For each of the items below, lay out its lines as a JSON list of strings with one string per line, omitting blank lines.

══════════

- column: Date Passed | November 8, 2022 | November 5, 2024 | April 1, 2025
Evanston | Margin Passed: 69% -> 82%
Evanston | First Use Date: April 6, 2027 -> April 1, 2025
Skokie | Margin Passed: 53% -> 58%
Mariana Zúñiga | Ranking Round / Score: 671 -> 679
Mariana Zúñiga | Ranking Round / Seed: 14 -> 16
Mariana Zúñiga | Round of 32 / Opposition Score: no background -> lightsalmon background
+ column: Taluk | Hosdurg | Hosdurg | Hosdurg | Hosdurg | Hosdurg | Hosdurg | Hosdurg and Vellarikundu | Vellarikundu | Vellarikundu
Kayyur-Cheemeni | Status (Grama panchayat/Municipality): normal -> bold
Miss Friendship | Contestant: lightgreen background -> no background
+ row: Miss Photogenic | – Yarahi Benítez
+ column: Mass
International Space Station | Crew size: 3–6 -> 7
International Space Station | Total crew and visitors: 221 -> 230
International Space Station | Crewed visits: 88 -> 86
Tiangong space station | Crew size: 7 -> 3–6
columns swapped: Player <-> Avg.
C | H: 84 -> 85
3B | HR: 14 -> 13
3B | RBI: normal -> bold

══════════

Response to the task —
[
  "- column: Date Passed | November 8, 2022 | November 5, 2024 | April 1, 2025",
  "Evanston | Margin Passed: 69% -> 82%",
  "Evanston | First Use Date: April 6, 2027 -> April 1, 2025",
  "Skokie | Margin Passed: 53% -> 58%",
  "Mariana Zúñiga | Ranking Round / Score: 671 -> 679",
  "Mariana Zúñiga | Ranking Round / Seed: 14 -> 16",
  "Mariana Zúñiga | Round of 32 / Opposition Score: no background -> lightsalmon background",
  "+ column: Taluk | Hosdurg | Hosdurg | Hosdurg | Hosdurg | Hosdurg | Hosdurg | Hosdurg and Vellarikundu | Vellarikundu | Vellarikundu",
  "Kayyur-Cheemeni | Status (Grama panchayat/Municipality): normal -> bold",
  "Miss Friendship | Contestant: lightgreen background -> no background",
  "+ row: Miss Photogenic | – Yarahi Benítez",
  "+ column: Mass",
  "International Space Station | Crew size: 3–6 -> 7",
  "International Space Station | Total crew and visitors: 221 -> 230",
  "International Space Station | Crewed visits: 88 -> 86",
  "Tiangong space station | Crew size: 7 -> 3–6",
  "columns swapped: Player <-> Avg.",
  "C | H: 84 -> 85",
  "3B | HR: 14 -> 13",
  "3B | RBI: normal -> bold"
]